We spend our entire lives experiencing a particular form of asymmetry. That asymmetry is so baked into our experience that we don’t even think about it.
From the moment you are born, and throughout your life, you have been seeing (and hearing and feeling) the world around you differently from everyone else, because you are seeing through your eyes, while they are seeing through their eyes. Then at some point in early childhood you make the mental leap to accepting that we are all sharing a common reality.
But that is not your actual sensory experience — it is an intellectual construction that you have formed out of your experience. Let’s take some simple examples.
If I hold up an apple, you and I will agree that we are both seeing the same apple. Yet we are literally seeing two different things. You are seeing one side of an apple, and I am seeing the opposite side.

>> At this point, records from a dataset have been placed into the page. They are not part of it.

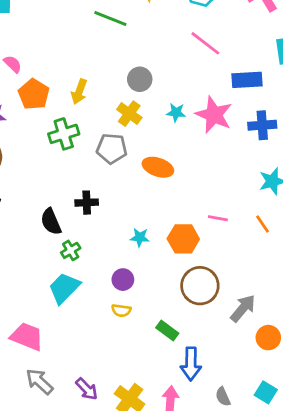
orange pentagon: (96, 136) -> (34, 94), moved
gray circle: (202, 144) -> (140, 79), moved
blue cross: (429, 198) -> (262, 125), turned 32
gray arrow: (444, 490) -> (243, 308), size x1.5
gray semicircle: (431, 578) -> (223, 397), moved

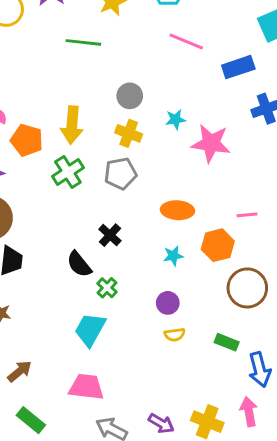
yellow arrow: (79, 92) -> (72, 125), size x1.4
pink star: (214, 115) -> (211, 143), moved
orange ellipse: (158, 167) -> (177, 210), moved
black cross: (87, 203) -> (110, 235), turned -30
cyan trapezoid: (64, 288) -> (90, 329), moved

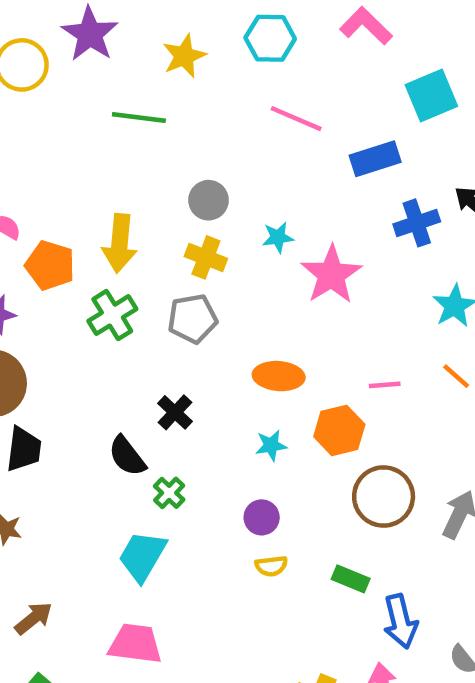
pink star: (211, 143) -> (331, 275), turned 30

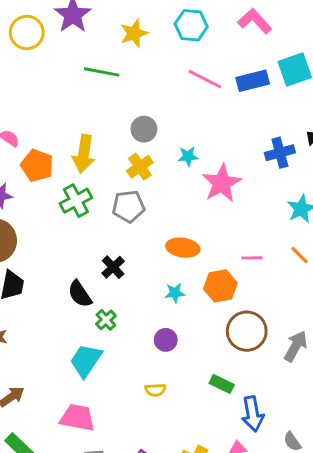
blue rectangle: (375, 159) -> (253, 81), moved
yellow cross: (206, 257) -> (140, 167), turned 30
yellow semicircle: (271, 566) -> (155, 390), moved

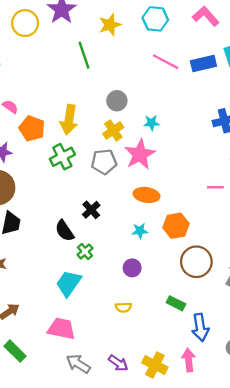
green line: (102, 72) -> (84, 55), turned 60
pink star: (222, 183) -> (140, 154), moved
pink line: (252, 258) -> (215, 187), moved

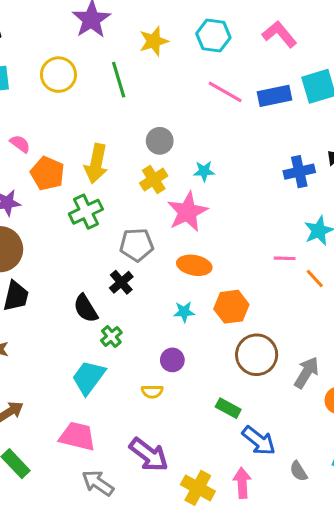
yellow circle: (25, 23) -> (58, 75), moved
gray pentagon: (104, 162) -> (137, 245), moved
yellow semicircle: (123, 307) -> (152, 392), moved
blue arrow: (200, 327) -> (259, 441), turned -44
purple arrow: (118, 363) -> (149, 455), moved, size x1.5

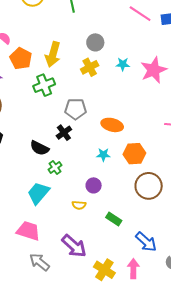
pink star: (187, 212) -> (154, 70), moved
black semicircle: (86, 308) -> (39, 148), turned -36
green rectangle: (228, 408) -> (114, 219), moved

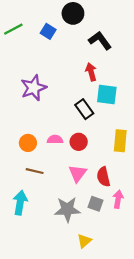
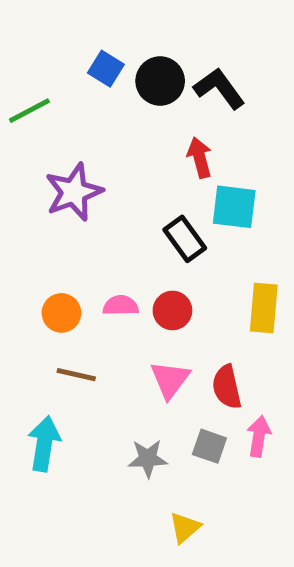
black circle: (73, 13) -> (160, 81), moved
green line: (13, 29) -> (29, 111), moved
gray star: (67, 209) -> (148, 458), size x0.7

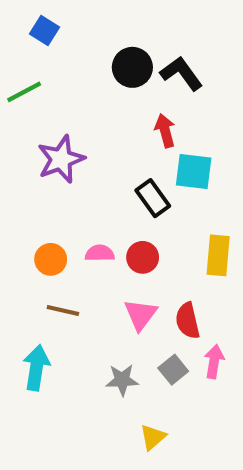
blue square: (106, 69) -> (45, 31), moved
gray square: (209, 446) -> (173, 370), turned 32

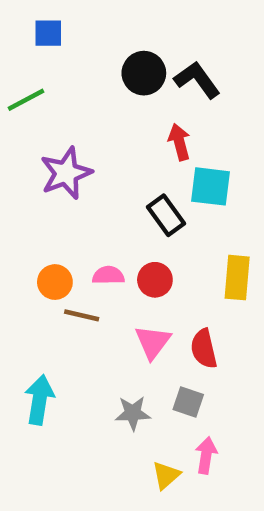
blue square: (45, 31) -> (48, 33), turned -32
brown line: (63, 310) -> (82, 315), moved
pink arrow: (214, 362) -> (206, 455), moved
gray square: (173, 370) -> (188, 402), turned -32

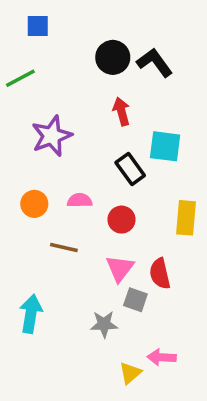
red arrow: (179, 142) -> (121, 111), moved
pink semicircle: (108, 275) -> (80, 200), moved
orange circle: (55, 282) -> (34, 204), moved
gray square: (188, 402) -> (135, 300), moved
pink arrow: (206, 455) -> (162, 357), turned -96

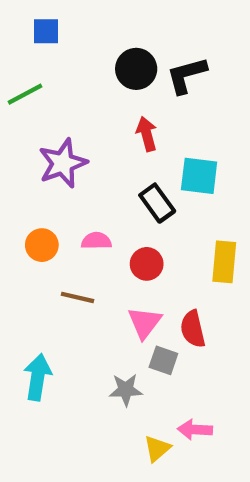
black L-shape: (155, 63) -> (186, 75), turned -69

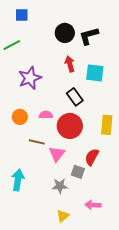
cyan square: (199, 176) -> (95, 73), moved
red circle: (147, 264) -> (70, 126), size x1.6
pink triangle: (145, 323) -> (57, 154), moved
red semicircle: (193, 329) -> (92, 157), turned 42
yellow triangle: (157, 448) -> (63, 216), moved

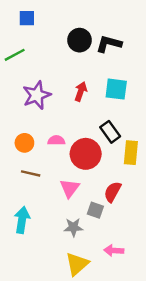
black L-shape: (89, 36) -> (109, 44), turned 30
red arrow: (70, 64) -> (81, 91), moved, turned 35
black rectangle: (75, 97) -> (110, 132), moved
brown line: (37, 142) -> (31, 173), moved
yellow triangle: (63, 216) -> (77, 264), size x1.5

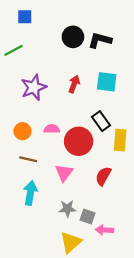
gray square: (95, 210) -> (88, 216), moved
cyan arrow: (22, 220) -> (30, 193), moved

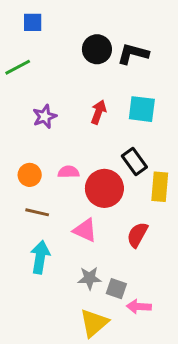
purple star: (34, 87) -> (45, 117), size x0.7
pink triangle: (64, 173) -> (85, 230), turned -42

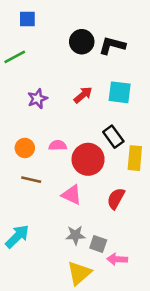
red arrow: (98, 112) -> (83, 95), turned 30
cyan arrow: (40, 257) -> (17, 236), moved, turned 36

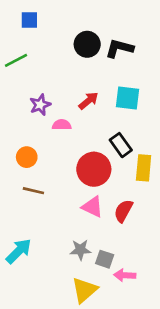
pink semicircle: (58, 145) -> (62, 125), moved
pink triangle: (72, 195) -> (93, 207), moved

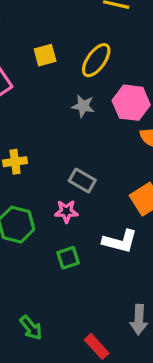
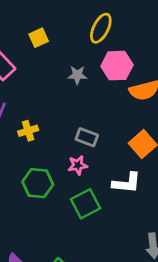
yellow ellipse: (96, 60) -> (101, 28), moved
green square: (68, 258) -> (86, 204), size x1.5

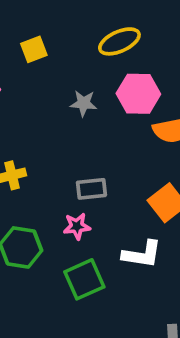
yellow ellipse: (101, 28) -> (119, 41), turned 36
gray rectangle: (87, 137) -> (91, 189), turned -30

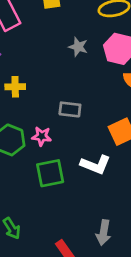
pink star: (77, 226) -> (42, 136), moved

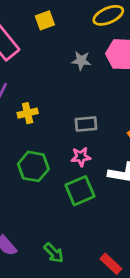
pink star: (42, 136) -> (81, 157), moved

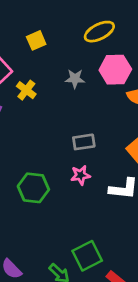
yellow cross: (28, 113) -> (26, 90), moved, turned -36
green square: (80, 191) -> (87, 256), moved

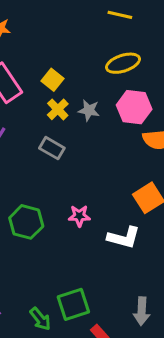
yellow square: (36, 40) -> (52, 80), moved, turned -36
yellow cross: (26, 90) -> (58, 109), moved
gray rectangle: (84, 142) -> (52, 148), moved, turned 30

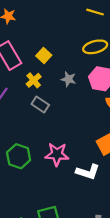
yellow cross: (58, 109) -> (34, 80), moved
pink star: (79, 216) -> (57, 154), size x1.5

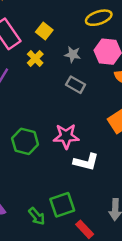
gray rectangle: (40, 104) -> (76, 85), moved
white L-shape: (88, 172) -> (86, 162), moved

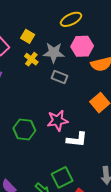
gray star: (73, 54) -> (54, 53), size x1.5
yellow cross: (35, 59) -> (31, 59), moved

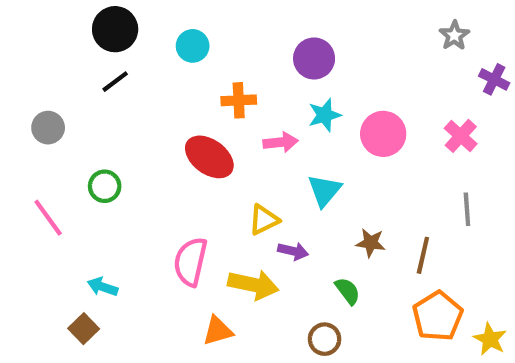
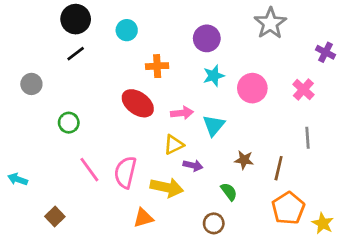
gray star: (454, 35) -> (270, 23), moved, size x1.6
pink arrow: (281, 142) -> (182, 113), moved
pink line: (48, 218) -> (89, 170), moved
cyan arrow: (103, 287) -> (18, 179), moved

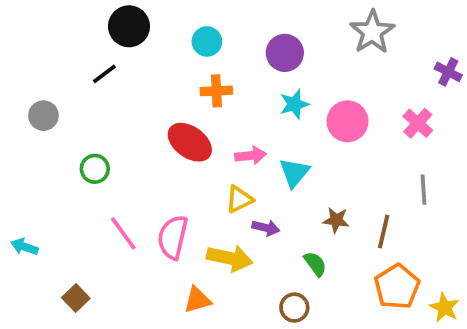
black circle: (76, 19) -> (129, 26), moved
cyan circle: (127, 30) -> (207, 41), moved

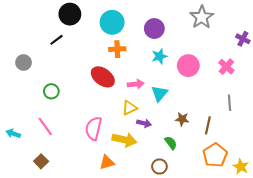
cyan circle: (207, 41) -> (112, 22), size x1.5
pink line: (123, 233) -> (45, 126), moved

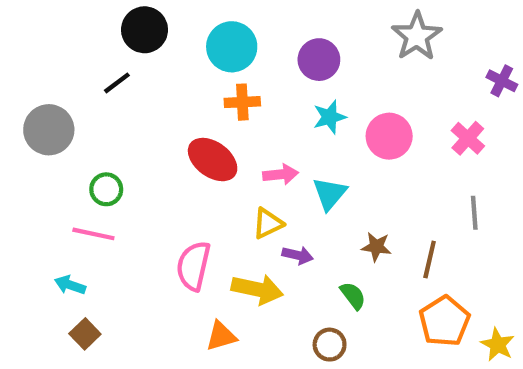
gray circle: (24, 62) -> (49, 130), size x1.5
pink line: (45, 126) -> (93, 234), moved, turned -42
cyan arrow: (13, 134) -> (70, 285), moved

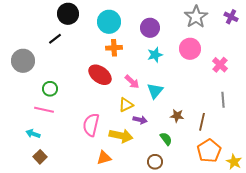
purple cross: (502, 81) -> (231, 17), moved
pink circle: (389, 136) -> (190, 49), moved
pink arrow: (281, 174) -> (132, 82), turned 49

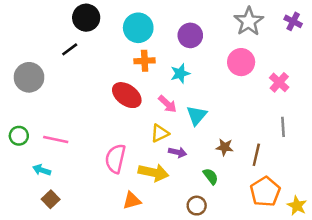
cyan star: (155, 55) -> (180, 74), moved
green circle: (50, 89) -> (19, 136), moved

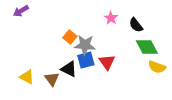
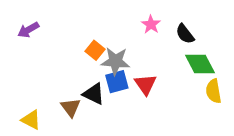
purple arrow: (21, 11) -> (28, 30), moved
yellow semicircle: (157, 67) -> (214, 91), turned 60
yellow triangle: (27, 77) -> (31, 120), moved

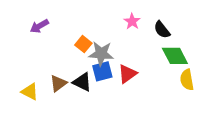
purple arrow: (28, 30) -> (39, 26), moved
red triangle: (145, 84) -> (127, 74), turned 30
brown triangle: (71, 108) -> (58, 83), moved, turned 30
yellow triangle: (31, 120) -> (30, 92), moved

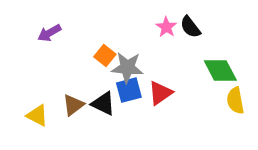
black semicircle: (162, 30) -> (190, 27), moved

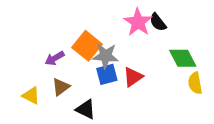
pink star: (166, 27) -> (138, 22), size x1.6
purple arrow: (49, 33) -> (55, 58), moved
orange square: (105, 55) -> (87, 46), size x1.6
black triangle: (103, 104) -> (86, 109), moved

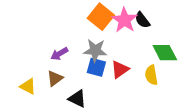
orange square: (87, 46) -> (101, 17), moved
purple arrow: (55, 58) -> (59, 54), moved
blue square: (107, 74) -> (96, 67), turned 30
yellow semicircle: (195, 83) -> (151, 75), moved

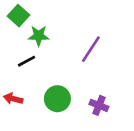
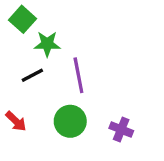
purple line: (91, 49) -> (78, 75), moved, turned -44
red arrow: (13, 99) -> (16, 121), turned -150

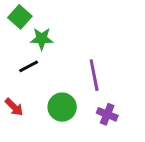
purple line: (78, 75) -> (94, 75), moved

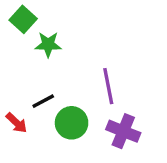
black line: (29, 66) -> (43, 101), moved
purple cross: (107, 114) -> (123, 131), size x1.4

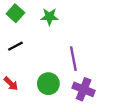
green star: (48, 44) -> (49, 17), moved
black line: (43, 101) -> (15, 46), moved

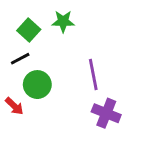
green square: (15, 13) -> (29, 30), moved
green circle: (48, 84) -> (37, 85), moved

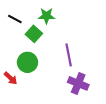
green square: (29, 30) -> (34, 34), moved
black line: (20, 59) -> (15, 19), moved, turned 56

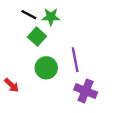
black line: (15, 19) -> (29, 15), moved
green circle: (27, 62) -> (46, 68), moved

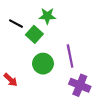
black line: (29, 15) -> (16, 24), moved

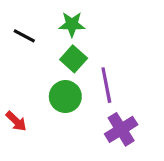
green square: (34, 34) -> (74, 59), moved
purple cross: (80, 85) -> (121, 129), turned 36

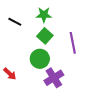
purple line: (106, 85) -> (73, 43), moved
purple cross: (121, 129) -> (54, 78), moved

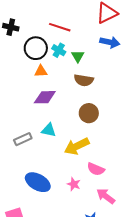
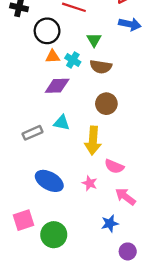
cyan cross: (59, 50) -> (73, 60), moved
yellow arrow: (77, 146) -> (93, 141), turned -60

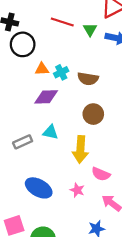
black circle: (47, 31) -> (23, 44), moved
green triangle: (94, 40) -> (90, 29), moved
cyan cross: (73, 60) -> (61, 72), turned 32

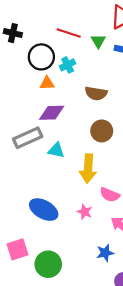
black circle: (23, 44) -> (41, 57), moved
cyan cross: (61, 72) -> (68, 65), moved
gray rectangle: (23, 142) -> (28, 138), moved, size x1.4

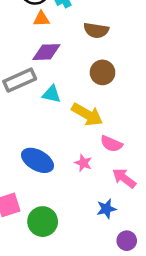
yellow arrow: (88, 169) -> (87, 114), turned -64

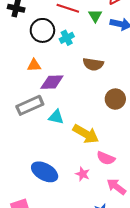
orange triangle: (41, 19) -> (34, 65), moved
brown circle: (103, 72) -> (115, 99), moved

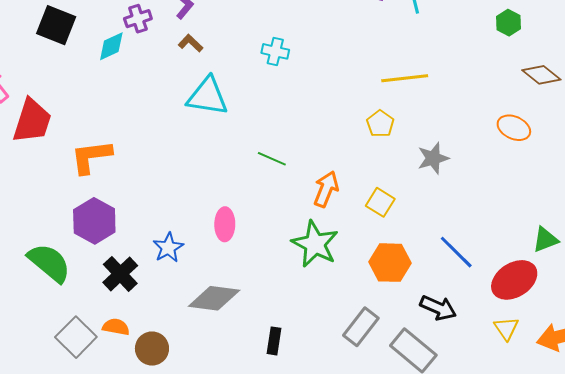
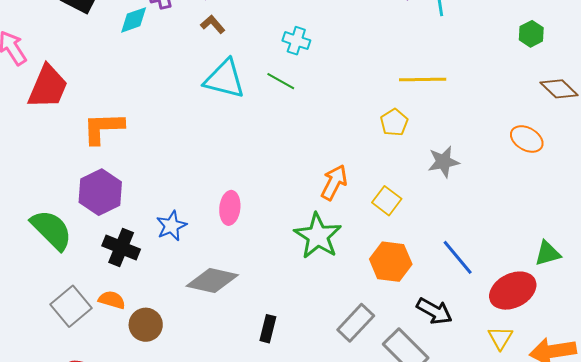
green line: (272, 159) -> (281, 81), moved
black cross: (120, 274) -> (121, 247), turned -30

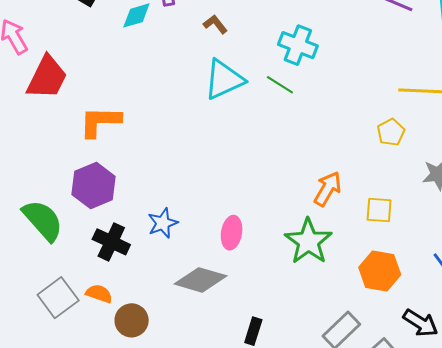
cyan cross: (296, 41) -> (298, 45), size x1.4
cyan triangle: (225, 79) -> (224, 79), turned -42
yellow square: (387, 201) -> (379, 210), turned -36
pink ellipse: (230, 208) -> (232, 233), moved

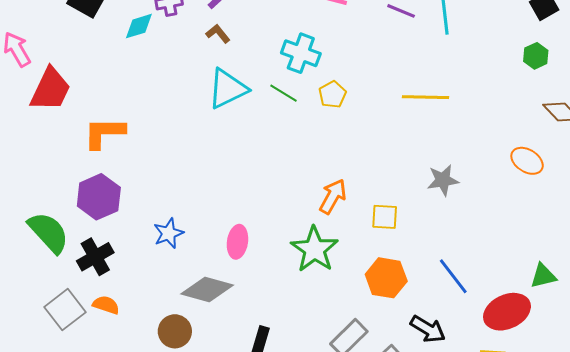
yellow pentagon: (391, 132) -> (332, 94), moved
black cross: (111, 242) -> (95, 257), moved, turned 36
brown circle: (132, 320) -> (175, 331), moved

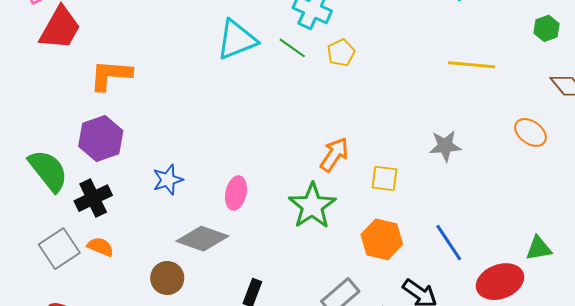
yellow line: (425, 97) -> (472, 65), moved

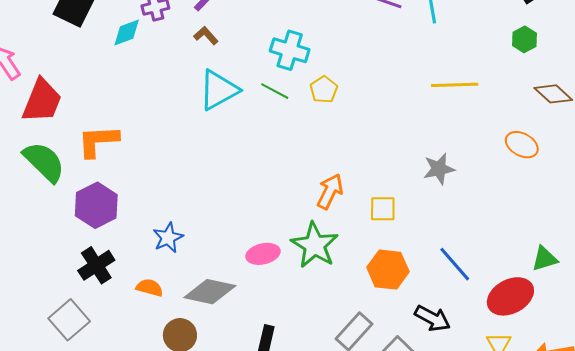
green semicircle: (48, 171) -> (44, 162), moved
pink ellipse: (236, 193) -> (263, 254), moved, turned 72
orange semicircle: (100, 247) -> (150, 288), moved

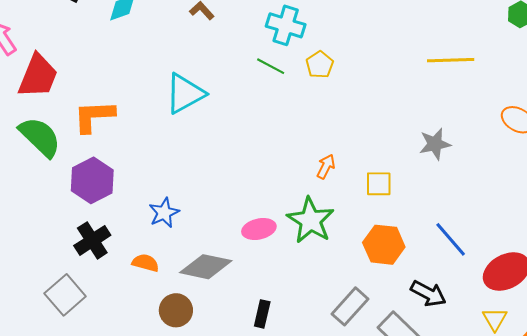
cyan triangle: (219, 90) -> (185, 94), moved
orange arrow: (330, 191) -> (326, 167), size x0.7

None of this matters all that much in reality. After all, the construct of shared reality that we each place over our respective perceptions serves us quite well.
But it might indeed start to matter once we all begin to wear augmented reality glasses. At that point, your perception and my perception of shared physical reality might start to deviate a lot more.
You and I could be in the same room, both believing that we are having a shared experience, but we might be wrong. Your glasses and my glasses might actually be showing us quite different things.
I suspect that we will need to develop new social conventions to deal with this shift in the relationship between reality and perception. Hopefully we will all end up seeing eye to eye.